• WHAT YOU ARE ASKED TO DO:
Can you reproduce the full article on rising food prices in China, word for word?

• PAGE:
Guangzhou (AsiaNews) – Chinese authorities are getting increasingly concerned about rising food prices, especially for pork and rice, and worried about the impact the trend may have on social stability.

Mainland media have reported that shortfalls in stock and high feed prices have led to double-digit price rises for meat in several places, including Guangzhou, Shanghai, Beijing, Shenzhen and Shenyang. In Shenzhen the price of pork went from 9 yuan a kilo in April to 28-30 in may and on Sunday a Guangzhou supermarket opened at 8 am sold it at about 16 yuan on a special. The one tonne in stock was sold out in less than an hour with shoppers lined up for more than a kilometre.

The price of pork, a key staple in Chinese cuisine, rose across China. According to the Ministry of Agriculture, the price of pork rose 29.3 per cent last month from April last year.

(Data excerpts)
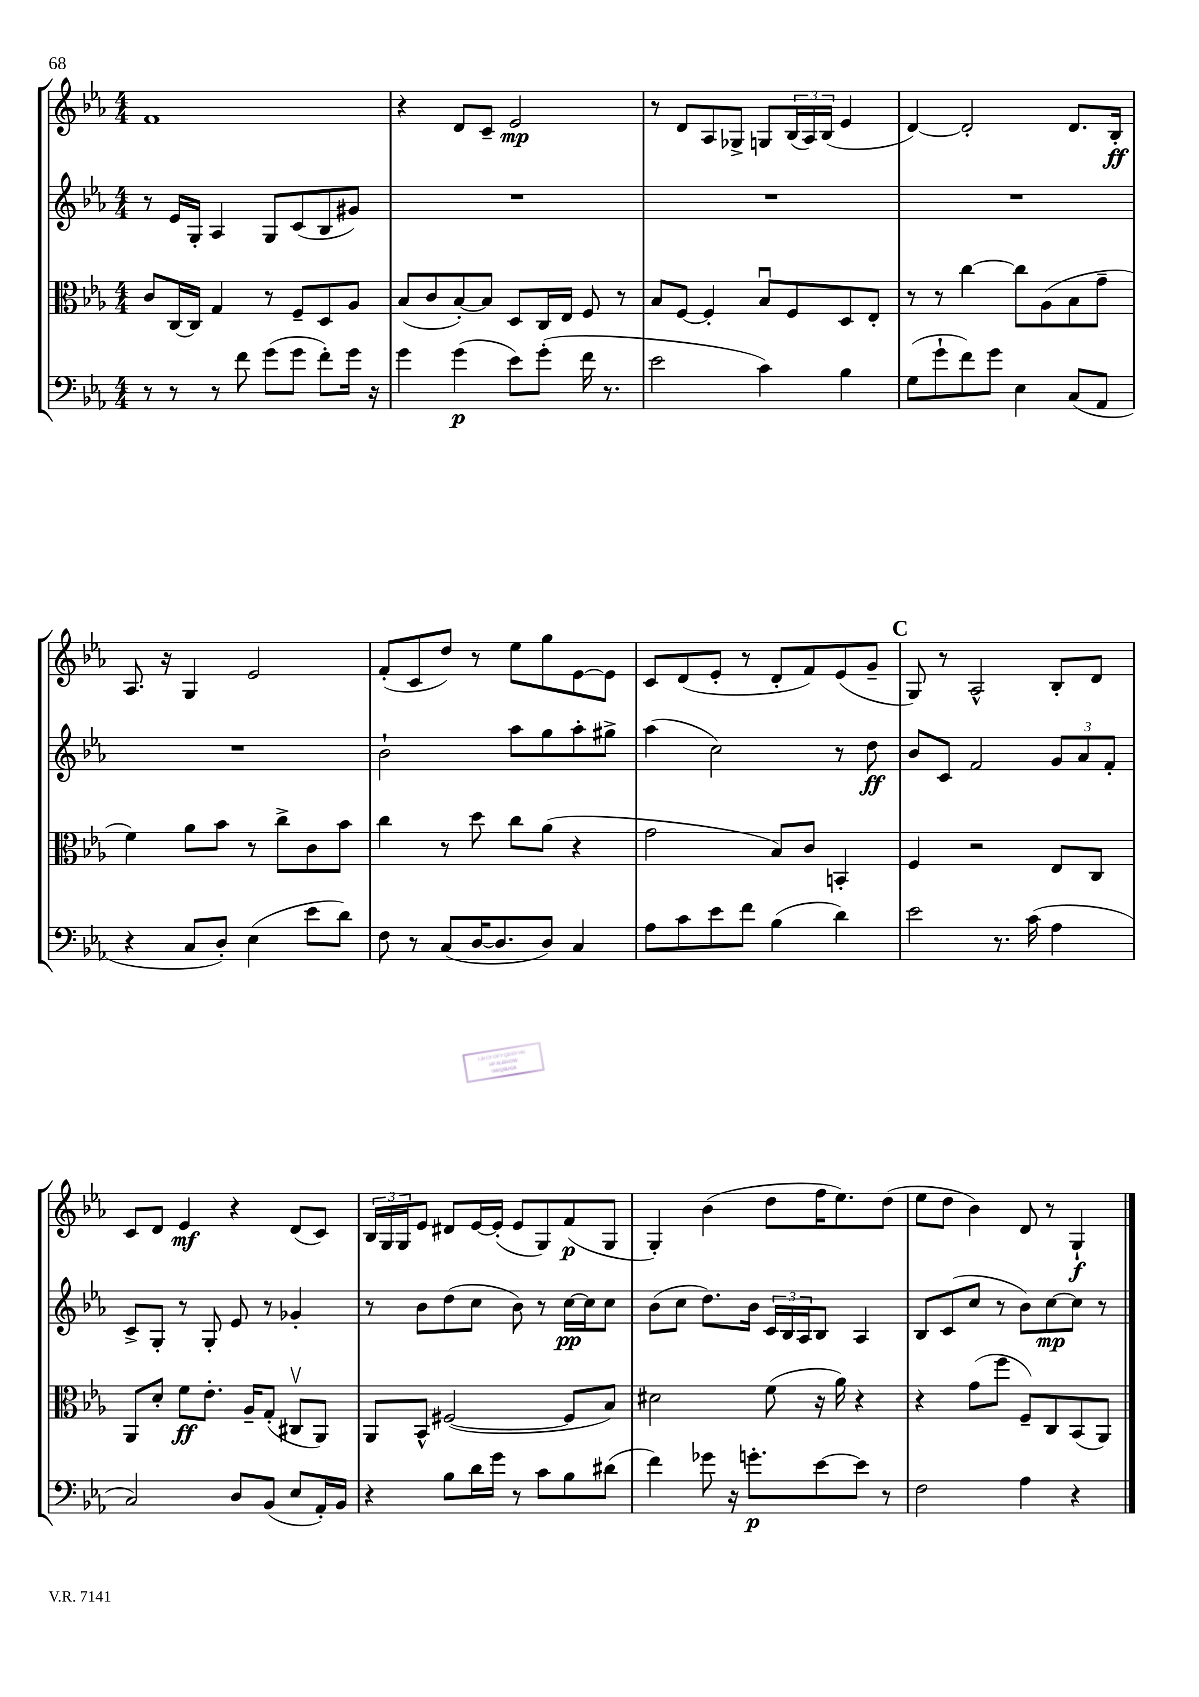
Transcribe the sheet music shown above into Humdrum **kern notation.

**kern	**kern	**kern	**kern
*staff4	*staff3	*staff2	*staff1
*clefF4	*clefC3	*clefG2	*clefG2
*k[b-e-a-]	*k[b-e-a-]	*k[b-e-a-]	*k[b-e-a-]
*M4/4	*M4/4	*M4/4	*M4/4
8r	8c	8r	1f
8r	[16C	16e-	.
.	16C]	16G'	.
8r	4G	4A-	.
8f	.	.	.
(8g	8r	8G	.
8g	8F~	(8c	.
8f')	8D	8B-	.
16g	8A-	8g#)	.
16r	.	.	.
=	=	=	=
4g	(8B-	1r	4r
.	8c	.	.
(4g	[8B-')	.	8d
.	8B-]	.	8c~
8e-)	8D	.	2e-
(8g'	16C	.	.
.	16E-	.	.
16f	8F	.	.
8.r	.	.	.
.	8r	.	.
=	=	=	=
2e-	8B-	1r	8r
.	[8F	.	8d
.	4F']	.	8A-
.	.	.	8G-^
4c)	8B-u	.	8G
.	8F	.	(24B-
.	.	.	24A-)
.	.	.	(24B-
4B-	8D	.	4e-
.	8E-'	.	.
=	=	=	=
(8G	8r	1r	[4d)
8g`	8r	.	.
8f)	[4cc	.	2d']
8g	.	.	.
4E-	8cc]	.	.
.	(8A-	.	.
(8C	8B-	.	8.d
8AA-	8g~	.	.
.	.	.	16B-'
=	=	=	=
4r	4f)	1r	8.A-
.	.	.	16r
8C	8a-	.	4G
8D')	8b-	.	.
(4E-	8r	.	2e-
.	8cc^	.	.
8e-	8c	.	.
8d)	8b-	.	.
=	=	=	=
8F	4cc	2b-`	(8f'
8r	.	.	8c
(8C	8r	.	8dd)
[16D	8dd	.	8r
8.D]	.	.	.
.	8cc	8aa-	8ee-
8D)	(8a-	8gg	8gg
4C	4r	8aa-'	[8e-
.	.	8gg#^	8e-]
=	=	=	=
8A-	2g	(4aa-	8c
8c	.	.	(8d
8e-	.	2cc)	8e-'
8f	.	.	8r
(4B-	8B-)	.	8d'
.	8c	.	8f)
4d)	4BB'	8r	(8e-
.	.	8dd	8g~
=	=	=	=
2e-	4F	8b-	8G)
.	.	8c	8r
.	2r	2f	2A-^^
8.r	.	.	.
(16c	.	.	.
4A-	8E-	12g	8B-'
.	.	12a-	.
.	8C	.	8d
.	.	12f'	.
=	=	=	=
2C)	8AA-	8c^	8c
.	8d'	8G'	8d
.	8f	8r	4e-
.	8.e-'	8G'	.
8D	.	8e-	4r
.	16A-~	.	.
(8BB-	(8G'	8r	.
8E-	8C#v	4g-'	(8d
16AA-')	8AA-)	.	8c)
16BB-	.	.	.
=	=	=	=
4r	8AA-	8r	24B-
.	.	.	24G
.	.	.	24G
.	8BB-^^	8b-	8e-
8B-	([2F#	(8dd	8d#
16d	.	8cc	[16e-
16g	.	.	(16e-']
8r	.	8b-)	8e-
8c	.	8r	8G)
8B-	8F#]	[16cc	(8f
.	.	16cc]	.
(8d#	8B-)	8cc	8G
=	=	=	=
4f)	2d#	(8b-	4G')
.	.	8cc	.
8g-	.	8.dd)	(4b-
16r	.	.	.
8.g'	.	16b-	.
.	(8f	24c	8dd
.	.	24B-	.
.	.	24A-	.
[8e-	16r	8B-	16ff
.	16a-)	.	8.ee-)
8e-]	4r	4A-	.
8r	.	.	(8dd
=	=	=	=
2F	4r	8B-	8ee-
.	.	(8c	8dd
.	(8g	8cc	4b-)
.	8ff	8r	.
4A-	8F~)	8b-)	8d
.	8C	[8cc	8r
4r	(8BB-	8cc]	4G`
.	8AA-)	8r	.
==	==	==	==
*-	*-	*-	*-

• EXERCISE OUTPUT:
Guangzhou (AsiaNews) – Chinese authorities are getting increasingly concerned about rising food prices, especially for pork and rice, and worried about the impact the trend may have on social stability.

Mainland media have reported that shortfalls in stock and high feed prices have led to double-digit price rises for meat in several places, including Guangzhou, Shanghai, Beijing, Shenzhen and Shenyang. In Shenzhen the price of pork went from 9 yuan a kilo in April to 28-30 in may and on Sunday a Guangzhou supermarket opened at 8 am sold it at about 16 yuan on a special. The one tonne in stock was sold out in less than an hour with shoppers lined up for more than a kilometre.

The price of pork, a key staple in Chinese cuisine, rose across China. According to the Ministry of Agriculture, the price of pork rose 29.3 per cent last month from April last year.